### Exercise instructions
Every single entry below should be reproduced verbatim.

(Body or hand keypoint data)
____________________

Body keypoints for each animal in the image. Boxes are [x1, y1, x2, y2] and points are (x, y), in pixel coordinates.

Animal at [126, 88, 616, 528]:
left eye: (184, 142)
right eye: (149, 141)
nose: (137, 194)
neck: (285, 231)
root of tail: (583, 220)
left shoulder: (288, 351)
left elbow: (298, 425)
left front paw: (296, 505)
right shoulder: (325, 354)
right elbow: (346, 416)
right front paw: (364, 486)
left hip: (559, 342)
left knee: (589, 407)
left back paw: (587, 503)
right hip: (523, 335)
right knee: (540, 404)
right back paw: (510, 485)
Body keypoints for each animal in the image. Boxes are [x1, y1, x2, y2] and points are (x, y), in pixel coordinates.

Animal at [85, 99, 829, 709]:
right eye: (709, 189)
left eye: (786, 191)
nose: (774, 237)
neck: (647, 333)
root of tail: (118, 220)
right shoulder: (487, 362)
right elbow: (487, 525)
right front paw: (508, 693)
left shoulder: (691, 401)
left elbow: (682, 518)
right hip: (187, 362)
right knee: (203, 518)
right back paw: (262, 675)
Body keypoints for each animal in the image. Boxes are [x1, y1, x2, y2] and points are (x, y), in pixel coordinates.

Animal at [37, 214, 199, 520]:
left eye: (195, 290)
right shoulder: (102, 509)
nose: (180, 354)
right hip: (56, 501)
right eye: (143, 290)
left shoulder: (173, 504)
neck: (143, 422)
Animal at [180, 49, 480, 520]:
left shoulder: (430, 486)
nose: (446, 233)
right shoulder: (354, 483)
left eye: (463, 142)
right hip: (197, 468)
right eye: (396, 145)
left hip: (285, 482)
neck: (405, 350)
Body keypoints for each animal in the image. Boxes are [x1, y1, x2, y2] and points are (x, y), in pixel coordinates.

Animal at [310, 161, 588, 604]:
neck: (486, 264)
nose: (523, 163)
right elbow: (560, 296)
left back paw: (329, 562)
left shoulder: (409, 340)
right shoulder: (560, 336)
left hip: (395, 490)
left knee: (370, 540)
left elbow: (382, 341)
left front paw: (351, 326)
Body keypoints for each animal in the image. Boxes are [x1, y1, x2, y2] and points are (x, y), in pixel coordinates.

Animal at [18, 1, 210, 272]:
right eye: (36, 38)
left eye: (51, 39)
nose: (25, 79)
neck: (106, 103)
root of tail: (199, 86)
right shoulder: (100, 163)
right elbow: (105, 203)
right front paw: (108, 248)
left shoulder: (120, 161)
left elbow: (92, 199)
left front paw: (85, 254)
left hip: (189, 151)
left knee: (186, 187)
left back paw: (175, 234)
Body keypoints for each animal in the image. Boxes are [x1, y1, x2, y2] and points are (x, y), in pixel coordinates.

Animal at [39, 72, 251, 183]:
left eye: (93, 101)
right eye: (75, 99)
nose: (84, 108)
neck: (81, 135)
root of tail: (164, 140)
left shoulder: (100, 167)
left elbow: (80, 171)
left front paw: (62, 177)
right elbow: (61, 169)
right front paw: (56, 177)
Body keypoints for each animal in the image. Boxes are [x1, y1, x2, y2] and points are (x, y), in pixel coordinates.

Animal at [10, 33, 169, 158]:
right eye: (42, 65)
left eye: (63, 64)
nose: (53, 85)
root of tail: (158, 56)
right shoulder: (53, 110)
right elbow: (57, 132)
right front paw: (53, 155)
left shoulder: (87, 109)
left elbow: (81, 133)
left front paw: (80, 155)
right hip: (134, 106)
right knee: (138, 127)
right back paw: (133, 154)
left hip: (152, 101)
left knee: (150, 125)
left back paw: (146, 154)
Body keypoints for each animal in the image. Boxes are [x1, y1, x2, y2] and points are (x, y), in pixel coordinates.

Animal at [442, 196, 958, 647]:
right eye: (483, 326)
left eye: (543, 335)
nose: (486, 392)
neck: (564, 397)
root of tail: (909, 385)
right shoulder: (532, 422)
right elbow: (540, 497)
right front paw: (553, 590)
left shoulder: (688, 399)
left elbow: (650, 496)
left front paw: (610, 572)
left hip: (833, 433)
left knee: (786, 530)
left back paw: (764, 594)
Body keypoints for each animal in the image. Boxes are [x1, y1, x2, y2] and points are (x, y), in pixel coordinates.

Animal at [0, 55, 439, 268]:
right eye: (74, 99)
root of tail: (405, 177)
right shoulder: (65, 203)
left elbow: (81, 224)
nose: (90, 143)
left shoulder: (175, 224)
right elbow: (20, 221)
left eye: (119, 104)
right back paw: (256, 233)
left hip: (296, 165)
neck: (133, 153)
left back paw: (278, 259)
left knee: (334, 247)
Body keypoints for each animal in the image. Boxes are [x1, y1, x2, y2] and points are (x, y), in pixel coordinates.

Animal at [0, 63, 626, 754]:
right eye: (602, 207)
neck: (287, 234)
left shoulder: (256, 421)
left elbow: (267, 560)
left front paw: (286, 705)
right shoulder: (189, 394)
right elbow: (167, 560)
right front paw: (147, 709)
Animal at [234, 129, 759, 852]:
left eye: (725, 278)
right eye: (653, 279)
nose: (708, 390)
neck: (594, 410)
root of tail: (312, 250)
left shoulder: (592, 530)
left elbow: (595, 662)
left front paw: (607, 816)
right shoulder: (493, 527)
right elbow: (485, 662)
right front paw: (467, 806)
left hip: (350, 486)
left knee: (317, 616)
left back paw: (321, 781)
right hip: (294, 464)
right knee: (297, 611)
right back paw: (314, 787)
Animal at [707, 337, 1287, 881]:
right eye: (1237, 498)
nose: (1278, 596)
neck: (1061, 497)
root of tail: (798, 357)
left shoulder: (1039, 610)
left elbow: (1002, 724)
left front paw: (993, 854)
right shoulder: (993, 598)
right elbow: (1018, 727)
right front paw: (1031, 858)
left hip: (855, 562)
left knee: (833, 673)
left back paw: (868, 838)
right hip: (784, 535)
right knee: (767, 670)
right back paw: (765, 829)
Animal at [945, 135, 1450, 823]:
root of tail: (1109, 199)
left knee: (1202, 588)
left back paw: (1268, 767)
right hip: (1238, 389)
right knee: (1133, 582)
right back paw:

____________________

### The answer
Body keypoints for each animal in the image. Boxes are [x1, y1, x2, y2] and points are (x, y), in pixel coordinates.

Animal at [126, 88, 616, 528]:
left eye: (184, 142)
right eye: (149, 141)
nose: (137, 194)
neck: (285, 231)
root of tail: (583, 220)
left shoulder: (288, 351)
left elbow: (298, 425)
left front paw: (296, 505)
right shoulder: (325, 354)
right elbow: (346, 416)
right front paw: (364, 486)
left hip: (559, 342)
left knee: (589, 407)
left back paw: (587, 503)
right hip: (523, 335)
right knee: (540, 404)
right back paw: (510, 485)
Body keypoints for each animal in the image. Boxes are [x1, y1, x2, y2] and points are (x, y), in pixel coordinates.

Animal at [85, 99, 829, 709]:
right eye: (709, 189)
left eye: (786, 191)
nose: (774, 237)
neck: (647, 333)
root of tail: (118, 220)
right shoulder: (487, 362)
right elbow: (487, 525)
right front paw: (508, 693)
left shoulder: (691, 401)
left elbow: (682, 518)
right hip: (187, 362)
right knee: (203, 518)
right back paw: (262, 675)
Body keypoints for each animal in the image. Boxes are [x1, y1, x2, y2] and points are (x, y), in pixel coordinates.

Animal at [37, 214, 199, 520]:
left eye: (195, 290)
right shoulder: (102, 509)
nose: (180, 354)
right hip: (56, 501)
right eye: (143, 290)
left shoulder: (173, 504)
neck: (143, 422)
Animal at [180, 49, 480, 520]:
left shoulder: (430, 486)
nose: (446, 233)
right shoulder: (354, 483)
left eye: (463, 142)
right hip: (197, 468)
right eye: (396, 145)
left hip: (285, 482)
neck: (405, 350)
Body keypoints for each animal in the image. Boxes are [x1, y1, x2, y2] and points are (x, y), in pixel coordinates.

Animal at [310, 161, 588, 604]:
neck: (486, 264)
nose: (523, 163)
right elbow: (560, 296)
left back paw: (329, 562)
left shoulder: (409, 340)
right shoulder: (560, 336)
left hip: (395, 490)
left knee: (370, 540)
left elbow: (382, 341)
left front paw: (351, 326)
Body keypoints for each animal in the image. Boxes are [x1, y1, x2, y2] and points are (x, y), in pixel coordinates.

Animal at [18, 1, 210, 272]:
right eye: (36, 38)
left eye: (51, 39)
nose: (25, 79)
neck: (106, 103)
root of tail: (199, 86)
right shoulder: (100, 163)
right elbow: (105, 203)
right front paw: (108, 248)
left shoulder: (120, 161)
left elbow: (92, 199)
left front paw: (85, 254)
left hip: (189, 151)
left knee: (186, 187)
left back paw: (175, 234)
Body keypoints for each animal in the image. Boxes are [x1, y1, x2, y2] and points are (x, y), in pixel coordinates.

Animal at [39, 72, 251, 183]:
left eye: (93, 101)
right eye: (75, 99)
nose: (84, 108)
neck: (81, 135)
root of tail: (164, 140)
left shoulder: (100, 167)
left elbow: (80, 171)
left front paw: (62, 177)
right elbow: (61, 169)
right front paw: (56, 177)
Body keypoints for each animal in the image. Boxes are [x1, y1, x2, y2] and points are (x, y), in pixel coordinates.

Animal at [10, 33, 169, 158]:
right eye: (42, 65)
left eye: (63, 64)
nose: (53, 85)
root of tail: (158, 56)
right shoulder: (53, 110)
right elbow: (57, 132)
right front paw: (53, 155)
left shoulder: (87, 109)
left elbow: (81, 133)
left front paw: (80, 155)
right hip: (134, 106)
right knee: (138, 127)
right back paw: (133, 154)
left hip: (152, 101)
left knee: (150, 125)
left back paw: (146, 154)
Body keypoints for each animal in the image. Boxes are [x1, y1, x2, y2] and points are (x, y), in pixel coordinates.

Animal at [442, 196, 958, 647]:
right eye: (483, 326)
left eye: (543, 335)
nose: (486, 392)
neck: (564, 397)
root of tail: (909, 385)
right shoulder: (532, 422)
right elbow: (540, 497)
right front paw: (553, 590)
left shoulder: (688, 399)
left elbow: (650, 496)
left front paw: (610, 572)
left hip: (833, 433)
left knee: (786, 530)
left back paw: (764, 594)
Body keypoints for each animal in the image. Boxes are [x1, y1, x2, y2] and points are (x, y), in pixel coordinates.

Animal at [0, 55, 439, 268]:
right eye: (74, 99)
root of tail: (405, 177)
right shoulder: (65, 203)
left elbow: (81, 224)
nose: (90, 143)
left shoulder: (175, 224)
right elbow: (20, 221)
left eye: (119, 104)
right back paw: (256, 233)
left hip: (296, 165)
neck: (133, 153)
left back paw: (278, 259)
left knee: (334, 247)
Body keypoints for each animal in the image. Boxes are [x1, y1, x2, y2] and points are (x, y), in pixel coordinates.

Animal at [0, 63, 626, 754]:
right eye: (602, 207)
neck: (287, 234)
left shoulder: (256, 421)
left elbow: (267, 560)
left front paw: (286, 705)
right shoulder: (189, 394)
right elbow: (167, 560)
right front paw: (147, 709)
Animal at [234, 129, 759, 852]:
left eye: (725, 278)
right eye: (653, 279)
nose: (708, 390)
neck: (594, 410)
root of tail: (312, 250)
left shoulder: (592, 530)
left elbow: (595, 662)
left front paw: (607, 816)
right shoulder: (493, 527)
right elbow: (485, 662)
right front paw: (467, 806)
left hip: (350, 486)
left knee: (317, 616)
left back paw: (321, 781)
right hip: (294, 464)
right knee: (297, 611)
right back paw: (314, 787)
Animal at [707, 337, 1287, 881]:
right eye: (1237, 498)
nose: (1278, 596)
neck: (1061, 497)
root of tail: (798, 357)
left shoulder: (1039, 610)
left elbow: (1002, 724)
left front paw: (993, 854)
right shoulder: (993, 598)
right elbow: (1018, 727)
right front paw: (1031, 858)
left hip: (855, 562)
left knee: (833, 673)
left back paw: (868, 838)
right hip: (784, 535)
right knee: (767, 670)
right back paw: (765, 829)
Animal at [945, 135, 1450, 823]:
root of tail: (1109, 199)
left knee: (1202, 588)
left back paw: (1268, 767)
right hip: (1238, 389)
right knee: (1133, 582)
right back paw:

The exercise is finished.